Similarly to what happens in scikit-learn TfidfVectorizer(min_df=20, max_df=0.5, ngram_range=(1,3))
I want to calculate de term-frequencies of my text data and consider uni-grams, bi-grams and tri-grams.
Since I'm new with pyspark, I'm not entirely sure this solution does it, but here is what I have now, which produces a vector with the combined TF-IDF's of each n-gram.
def build_trigrams(inputCol="filtered", n=3):
ngrams = [
NGram(n=i, inputCol="filtered", outputCol="{0}_grams".format(i))
for i in range(1, n + 1)
]
cv = [
CountVectorizer(minDF=20, maxDF=0.5 ,inputCol="{0}_grams".format(i),
outputCol="{0}_tf".format(i))
for i in range(1, n + 1)
]
idf = [IDF(inputCol="{0}_tf".format(i), outputCol="{0}_tfidf".format(i), minDocFreq=5) for i in range(1, n + 1)]

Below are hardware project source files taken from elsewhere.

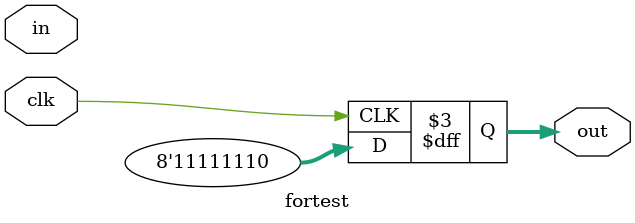
<source format=v>
`timescale 1ns / 1ps
module fortest(out,in,clk );
input in;
output [7:0] out; 
reg [7:0] out;
input clk;
integer i;
always @(posedge clk) 

begin 

	for(i=0;i<255;i=i+1)

		begin 
			out =i; 
			$display("out=%d",out);

		end  
	
	end

endmodule















</source>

assembler = [VectorAssembler(
inputCols=["{0}_tfidf".format(i) for i in range(1, n + 1)],
outputCol="features"
)]
return Pipeline(stages=ngrams + cv + idf + assembler)
Now, similarly to what happens in this question, I want to see the features in a dataframe in a equal manner as if I did:
features = tfidf.fit_transform(data['desciption'])
data_TF_IDF = pd.DataFrame(features.todense(),columns=tfidf.get_feature_names())
So that I could see the TF-IDF of the n-grams from the text data. The problem is that I don't know how to do it when having to combine multiple CountVectorizers
as displayed in the function above.